To extend the reach of the content beyond the key audience, we also conducted a press event in Hong Kong to
launch the research findings, along with online media activation.
We are conscious significant change takes time, especially when impacting policy change. In a year, we have made
traction and are heading towards the right direction.
• Longevity Summit in Singapore: attracted 160 attendees, 72% of attendees being director level and above. 3% were
also from government agencies.
• Roundtables across six markets: each market attracted approximately 15 individuals, engaging a total of 90
individuals across policy makers, economists, academics and practitioners. Among the invitees included Advisor to
the Ministry of Health at the Government of Japan, Minister from the Ministry of Health and Welfare in Taiwan,
among others across the region. Fruitful discussions were had and we continue to engage the attendees. We are
now planning for second and third rounds of meetings for 2019.

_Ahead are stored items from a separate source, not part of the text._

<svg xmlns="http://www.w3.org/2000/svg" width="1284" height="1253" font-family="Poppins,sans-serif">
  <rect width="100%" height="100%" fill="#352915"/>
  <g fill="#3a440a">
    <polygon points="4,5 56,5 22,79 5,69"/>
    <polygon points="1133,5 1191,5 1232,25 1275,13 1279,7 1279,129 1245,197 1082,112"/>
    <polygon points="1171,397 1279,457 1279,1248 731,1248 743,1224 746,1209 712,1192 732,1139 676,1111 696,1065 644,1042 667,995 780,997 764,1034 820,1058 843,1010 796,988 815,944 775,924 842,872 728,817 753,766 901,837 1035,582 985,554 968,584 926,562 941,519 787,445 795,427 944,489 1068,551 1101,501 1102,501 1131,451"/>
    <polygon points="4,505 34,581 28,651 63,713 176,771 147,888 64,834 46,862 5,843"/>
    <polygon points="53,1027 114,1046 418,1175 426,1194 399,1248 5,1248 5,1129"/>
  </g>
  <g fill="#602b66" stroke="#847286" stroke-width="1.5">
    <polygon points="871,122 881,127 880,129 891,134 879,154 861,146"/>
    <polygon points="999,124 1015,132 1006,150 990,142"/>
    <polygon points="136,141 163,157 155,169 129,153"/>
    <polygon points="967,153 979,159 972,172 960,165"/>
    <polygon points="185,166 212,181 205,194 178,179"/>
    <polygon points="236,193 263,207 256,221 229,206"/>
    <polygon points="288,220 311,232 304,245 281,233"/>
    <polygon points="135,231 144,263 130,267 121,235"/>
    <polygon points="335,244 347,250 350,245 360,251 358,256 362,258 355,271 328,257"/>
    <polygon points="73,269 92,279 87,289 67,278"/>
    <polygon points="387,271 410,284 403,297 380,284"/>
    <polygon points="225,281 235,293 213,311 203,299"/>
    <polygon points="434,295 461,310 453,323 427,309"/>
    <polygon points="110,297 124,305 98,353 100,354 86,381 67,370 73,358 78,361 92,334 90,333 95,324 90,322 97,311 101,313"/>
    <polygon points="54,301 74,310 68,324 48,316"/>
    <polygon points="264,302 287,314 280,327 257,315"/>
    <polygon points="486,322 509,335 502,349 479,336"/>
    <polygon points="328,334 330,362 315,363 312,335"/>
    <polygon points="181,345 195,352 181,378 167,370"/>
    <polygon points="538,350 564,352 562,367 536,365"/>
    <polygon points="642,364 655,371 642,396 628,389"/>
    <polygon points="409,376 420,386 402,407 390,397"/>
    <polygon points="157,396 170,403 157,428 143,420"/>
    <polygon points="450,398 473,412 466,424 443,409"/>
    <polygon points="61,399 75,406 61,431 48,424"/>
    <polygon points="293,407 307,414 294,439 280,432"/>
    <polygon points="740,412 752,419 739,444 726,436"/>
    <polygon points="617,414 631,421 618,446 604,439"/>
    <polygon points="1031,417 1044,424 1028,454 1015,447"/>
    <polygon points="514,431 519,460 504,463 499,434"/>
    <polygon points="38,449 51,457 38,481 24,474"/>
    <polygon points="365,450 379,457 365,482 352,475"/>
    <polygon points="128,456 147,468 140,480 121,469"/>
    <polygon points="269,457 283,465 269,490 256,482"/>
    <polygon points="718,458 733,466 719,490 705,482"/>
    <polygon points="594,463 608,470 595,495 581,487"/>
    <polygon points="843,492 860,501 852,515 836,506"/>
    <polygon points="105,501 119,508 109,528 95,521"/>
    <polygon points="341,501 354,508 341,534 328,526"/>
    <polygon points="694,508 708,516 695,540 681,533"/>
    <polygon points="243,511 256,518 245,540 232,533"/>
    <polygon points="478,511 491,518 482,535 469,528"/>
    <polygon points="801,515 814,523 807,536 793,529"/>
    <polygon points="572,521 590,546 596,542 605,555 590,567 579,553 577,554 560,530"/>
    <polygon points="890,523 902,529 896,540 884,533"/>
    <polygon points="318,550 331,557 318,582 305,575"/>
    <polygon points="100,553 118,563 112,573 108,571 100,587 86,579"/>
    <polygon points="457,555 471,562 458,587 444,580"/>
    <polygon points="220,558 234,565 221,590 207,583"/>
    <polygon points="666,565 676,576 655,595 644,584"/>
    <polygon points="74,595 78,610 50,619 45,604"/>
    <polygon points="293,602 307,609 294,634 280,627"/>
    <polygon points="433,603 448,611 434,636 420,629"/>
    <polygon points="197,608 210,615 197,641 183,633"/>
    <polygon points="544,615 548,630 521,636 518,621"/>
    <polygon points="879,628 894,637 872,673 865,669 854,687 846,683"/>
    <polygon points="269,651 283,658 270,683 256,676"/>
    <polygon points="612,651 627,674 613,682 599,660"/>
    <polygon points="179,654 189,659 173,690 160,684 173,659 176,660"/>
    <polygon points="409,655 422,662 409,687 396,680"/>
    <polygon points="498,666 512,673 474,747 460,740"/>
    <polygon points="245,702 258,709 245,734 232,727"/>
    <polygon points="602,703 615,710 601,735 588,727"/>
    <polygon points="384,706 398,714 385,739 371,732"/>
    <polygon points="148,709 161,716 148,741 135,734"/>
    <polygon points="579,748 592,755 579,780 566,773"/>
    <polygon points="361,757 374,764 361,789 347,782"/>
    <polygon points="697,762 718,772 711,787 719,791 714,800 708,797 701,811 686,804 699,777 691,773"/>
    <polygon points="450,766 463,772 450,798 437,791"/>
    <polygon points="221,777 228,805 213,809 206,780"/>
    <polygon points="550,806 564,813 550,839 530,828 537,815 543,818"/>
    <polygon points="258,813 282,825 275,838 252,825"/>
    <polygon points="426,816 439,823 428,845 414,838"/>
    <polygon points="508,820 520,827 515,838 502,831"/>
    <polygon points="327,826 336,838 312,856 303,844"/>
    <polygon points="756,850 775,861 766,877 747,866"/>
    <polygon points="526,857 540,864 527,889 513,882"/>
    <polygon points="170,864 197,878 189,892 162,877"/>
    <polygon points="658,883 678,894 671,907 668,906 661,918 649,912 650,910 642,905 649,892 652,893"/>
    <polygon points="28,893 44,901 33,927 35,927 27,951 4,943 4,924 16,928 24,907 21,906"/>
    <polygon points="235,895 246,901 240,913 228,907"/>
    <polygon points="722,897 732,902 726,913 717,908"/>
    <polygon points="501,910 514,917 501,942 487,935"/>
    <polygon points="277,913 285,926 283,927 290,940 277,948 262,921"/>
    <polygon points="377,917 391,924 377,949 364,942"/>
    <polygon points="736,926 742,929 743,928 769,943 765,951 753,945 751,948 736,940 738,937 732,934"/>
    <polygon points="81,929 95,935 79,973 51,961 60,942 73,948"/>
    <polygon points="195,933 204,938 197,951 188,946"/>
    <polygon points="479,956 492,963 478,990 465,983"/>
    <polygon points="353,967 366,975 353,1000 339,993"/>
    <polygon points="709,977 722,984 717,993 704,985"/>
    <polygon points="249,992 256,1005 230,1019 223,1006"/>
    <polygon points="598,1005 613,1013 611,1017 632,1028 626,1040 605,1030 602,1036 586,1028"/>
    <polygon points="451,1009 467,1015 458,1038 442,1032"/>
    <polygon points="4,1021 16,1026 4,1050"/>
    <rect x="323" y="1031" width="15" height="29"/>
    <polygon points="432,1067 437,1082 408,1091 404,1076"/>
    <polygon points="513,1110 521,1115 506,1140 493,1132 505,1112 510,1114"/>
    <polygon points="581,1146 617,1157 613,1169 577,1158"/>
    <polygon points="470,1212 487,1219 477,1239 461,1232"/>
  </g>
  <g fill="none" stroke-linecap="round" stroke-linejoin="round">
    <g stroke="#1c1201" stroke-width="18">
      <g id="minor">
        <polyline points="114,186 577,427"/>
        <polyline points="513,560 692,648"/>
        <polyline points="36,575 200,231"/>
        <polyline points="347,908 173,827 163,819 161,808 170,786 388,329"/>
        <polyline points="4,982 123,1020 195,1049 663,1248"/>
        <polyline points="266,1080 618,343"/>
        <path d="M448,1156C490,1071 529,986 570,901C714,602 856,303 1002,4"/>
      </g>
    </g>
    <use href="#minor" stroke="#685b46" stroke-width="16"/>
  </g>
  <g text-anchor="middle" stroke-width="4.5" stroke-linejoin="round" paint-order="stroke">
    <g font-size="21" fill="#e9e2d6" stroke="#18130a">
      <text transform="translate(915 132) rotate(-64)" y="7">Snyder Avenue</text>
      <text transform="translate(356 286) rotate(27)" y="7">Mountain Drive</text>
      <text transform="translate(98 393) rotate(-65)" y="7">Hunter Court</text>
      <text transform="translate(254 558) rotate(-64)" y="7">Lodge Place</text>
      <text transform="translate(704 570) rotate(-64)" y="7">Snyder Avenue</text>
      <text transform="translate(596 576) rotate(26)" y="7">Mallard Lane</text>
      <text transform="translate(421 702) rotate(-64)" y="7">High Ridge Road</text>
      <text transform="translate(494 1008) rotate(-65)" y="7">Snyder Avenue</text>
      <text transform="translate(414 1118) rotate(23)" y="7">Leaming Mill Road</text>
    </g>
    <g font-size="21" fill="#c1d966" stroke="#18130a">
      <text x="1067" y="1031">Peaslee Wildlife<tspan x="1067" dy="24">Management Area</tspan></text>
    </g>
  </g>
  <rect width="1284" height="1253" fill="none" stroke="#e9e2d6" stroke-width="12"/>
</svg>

• We held a media event for the launch of the CVD whitepaper, attracting attendance of more than 15 media
publications, resulting in over 10 media coverage. The content also had over 600 downloads from our online hub,
• Perhaps the most significant is the creation of the Asia Pacific Fragility Fracture Alliance in November 2018. This is a cross-disciplinary, multi-sector response to the fragility fracture calling for swift implementation of mobility maintaining strategies to enable older people to live well, and independently, for as long as possible.